Radiolabeled agents are powerful tools to target and kill cancer cells, and they may help improve outcomes and lengthen survival times of patients with advanced disease that has spread beyond the initial tumor site. Three recent studies explore the benefits of adding radionuclide therapy when treating metastatic cancer.
“The preliminary therapeutic results reported in these case studies using radionuclide multimodality approaches are encouraging,” says co-editor-in-chief Donald J. Buchsbaum, PhD, of Cancer Biotherapy and Radiopharmaceuticals and of University of Alabama at Birmingham. “The outcomes described in these small, single center studies must be confirmed in larger trials before they can be translated into widespread oncology practice.”
One study found that synergistic effects can be achieved when chemotherapy and radionuclides are combined, with the potential to enhance efficacy and minimize toxicity. Although advanced forms of lymphoma and neuroendocrine tumors are usually incurable, multimodal treatment approaches may be able to stop or slow tumor progression, achieve durable remission, prolong patient survival, and improve patients’ quality of life.

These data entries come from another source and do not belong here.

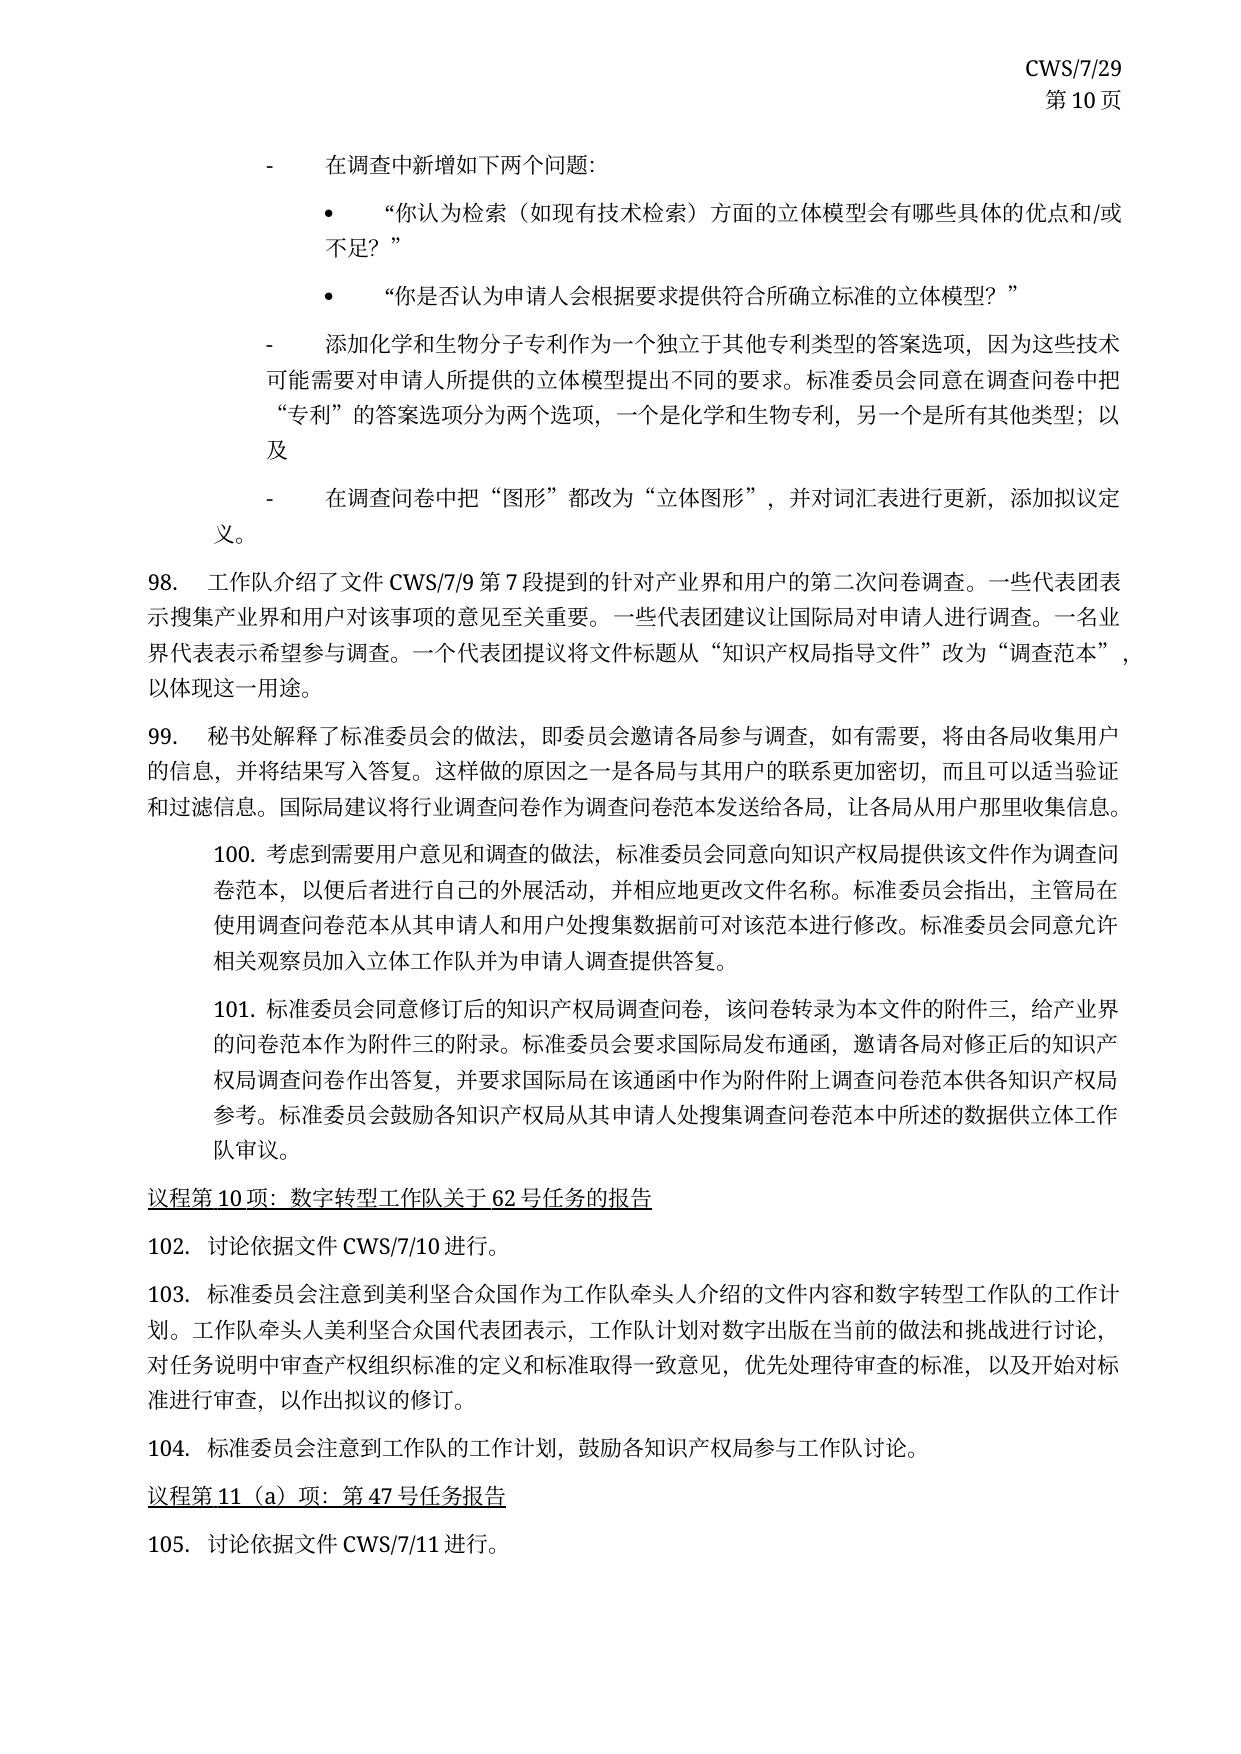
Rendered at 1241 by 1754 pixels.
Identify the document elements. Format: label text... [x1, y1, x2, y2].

text 秘书处解释了标准委员会的做法，即委员会邀请各局参与调查，如有需要，将由各局收集用户的信息，并将结果写入答复。这样做的原因之一是各局与其用户的联系更加密切，而且可以适当验证和过滤信息。国际局建议将行业调查问卷作为调查问卷范本发送给各局，让各局从用户那里收集信‍息。 [148, 715, 1122, 821]
text 考虑到需要用户意见和调查的做法，标准委员会同意向知识产权局提供该文件作为调查问卷范本，以便后者进行自己的外展活动，并相应地更改文件名称。标准委员会指出，主管局在使用调查问卷范本从其申请人和用户处搜集数据前可对该范本进行修改。标准委员会同意允许相关观察员加入立体工作队并为申请人调查提供答复。 [213, 834, 1122, 976]
list - 添加化学和生物分子专利作为一个独立于其他专利类型的答案选项，因为这些技术可能需要对申请人所提供的立体模型提出不同的要求。标准委员会同意在调查问卷中把“专利”的答案选项分为两个选项，一个是化学和生物专利，另一个是所有其他类型；以‍及 [266, 323, 1122, 465]
text 标准委员会注意到美利坚合众国作为工作队牵头人介绍的文件内容和数字转型工作队的工作计划。工作队牵头人美利坚合众国代表团表示，工作队计划对数字出版在当前的做法和挑战进行讨论，对任务说明中审查产权组织标准的定义和标准取得一致意见，优先处理待审查的标准，以及开始对标准进行审查，以作出拟议的修订。 [148, 1273, 1122, 1415]
list - 在调查中新增如下两个问题： [213, 144, 1122, 180]
text 标准委员会注意到工作队的工作计划，鼓励各知识产权局参与工作队讨论。 [148, 1428, 1122, 1463]
list - 在调查问卷中把“图形”都改为“立体图形”，并对词汇表进行更新，添加拟议定‍义。 [213, 478, 1122, 548]
text 讨论依据文件CWS/7/10进行。 [148, 1226, 1122, 1261]
list “你是否认为申请人会根据要求提供符合所确立标准的立体模型？” [325, 276, 1122, 311]
text 讨论依据文件CWS/7/11进行。 [148, 1523, 1122, 1559]
subtitle 议程第10项：数字转型工作队关于62号任务的报告 [148, 1178, 1122, 1213]
text 标准委员会同意修订后的知识产权局调查问卷，该问卷转录为本文件的附件三，给产业界的问卷范本作为附件三的附录。标准委员会要求国际局发布通函，邀请各局对修正后的知识产权局调查问卷作出答复，并要求国际局在该通函中作为附件附上调查问卷范本供各知识产权局参考。标准委员会鼓励各知识产权局从其申请人处搜集调查问卷范本中所述的数据供立体工作队审议。 [213, 988, 1122, 1165]
subtitle 议程第11（a）项：第47号任务报告 [148, 1476, 1122, 1511]
text 工作队介绍了文件CWS/7/9第7段提到的针对产业界和用户的第二次问卷调查。一些代表团表示搜集产业界和用户对该事项的意见至关重要。一些代表团建议让国际局对申请人进行调查。一名业界代表表示希望参与调查。一个代表团提议将文件标题从“知识产权局指导文件”改为“调查范本”，以体现这一用途。 [148, 561, 1122, 703]
list “你认为检索（如现有技术检索）方面的立体模型会有哪些具体的优点和/或不足？” [325, 192, 1122, 263]
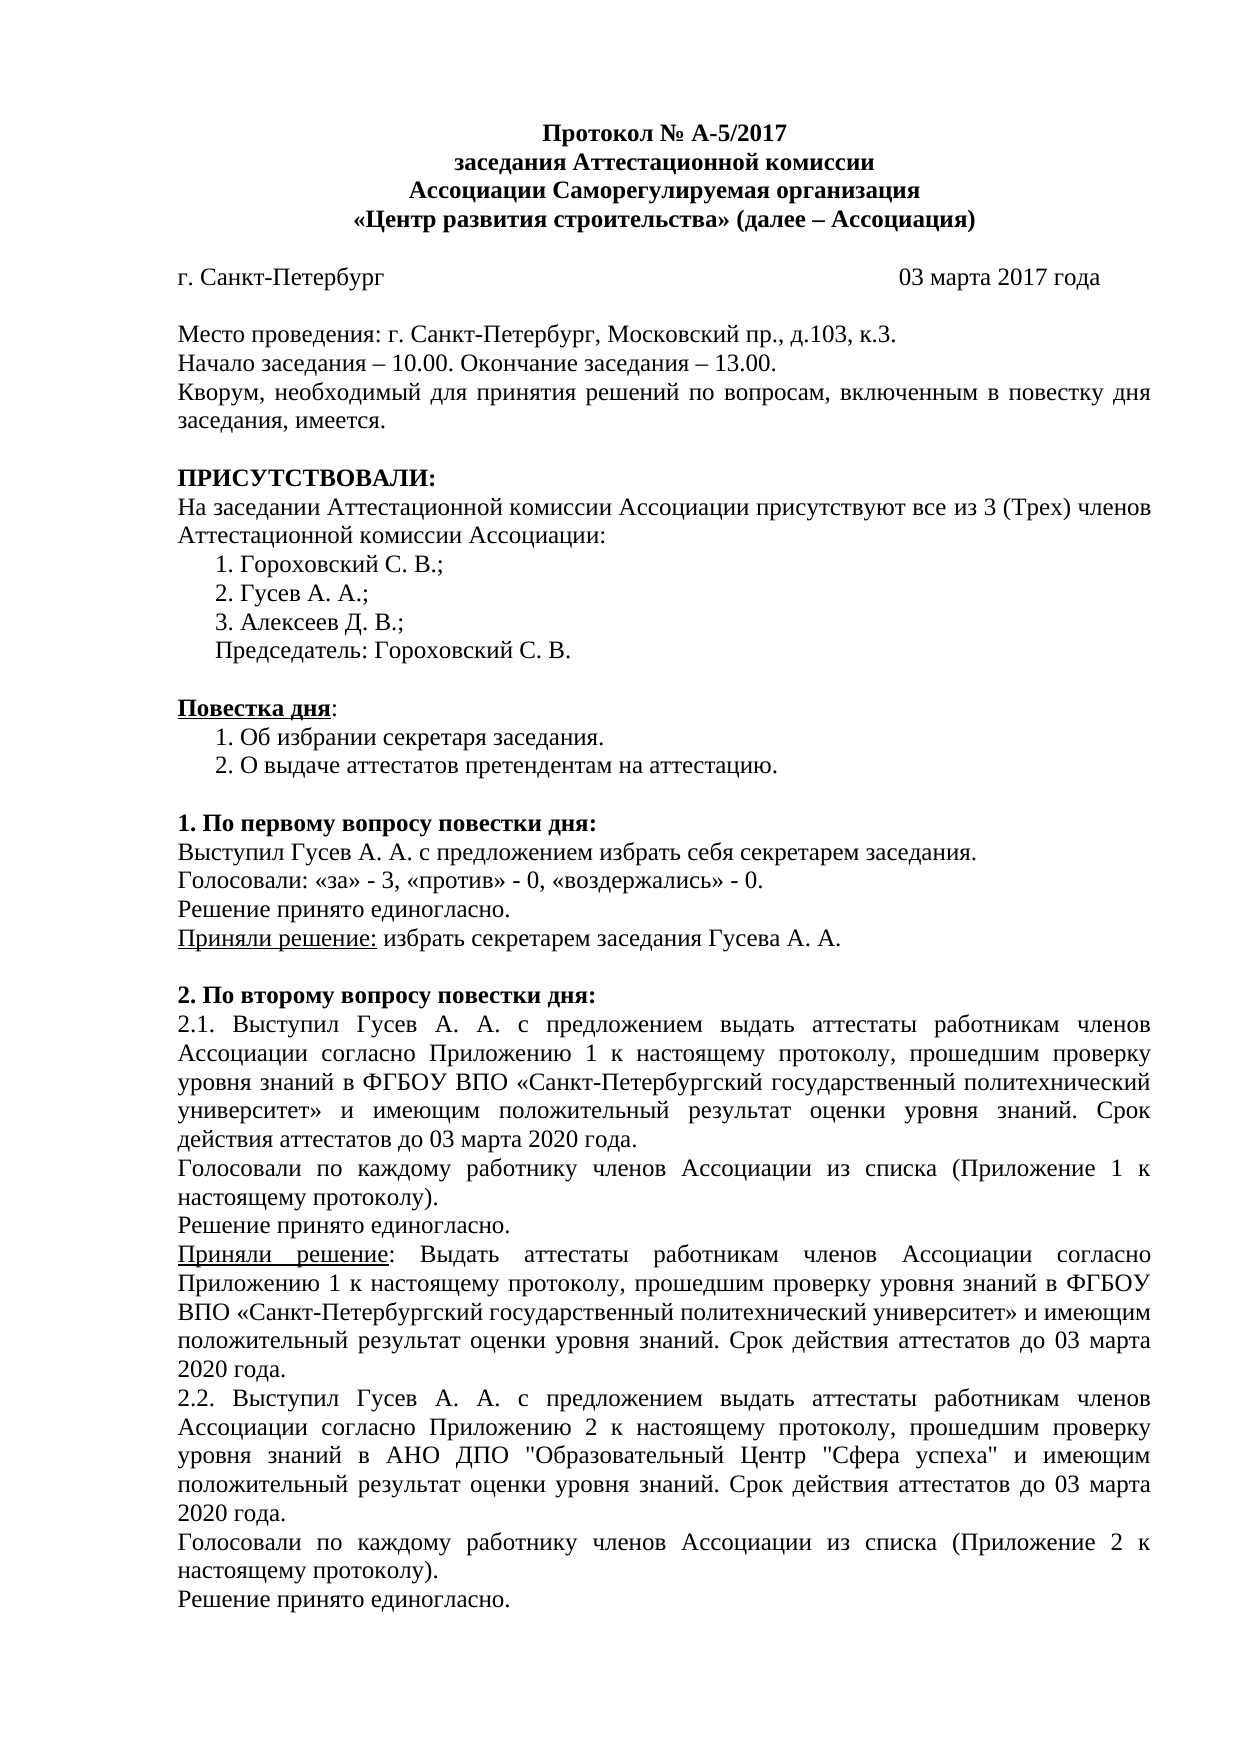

Another study reported that patients survived longer and were free of disease when a radioimmunotherapeutic agent was added to their treatment regimen for relapsed or refractory aggressive non-Hodgkin lymphoma.
The third study involved adding peptide labeled with lutetium-177 to the therapeutic regimen of a group of patients with advanced neuroendocrine cancer. The study found substantially improved tumor control rates with no significant side effects.
These studies were published in Cancer Biotherapy and Radiopharmaceuticals (2012; doi:10.1089/cbr.2012.1274, doi:10.1089/cbr.2012.1275, and doi:10.1089/cbr.2012.1276, respectively).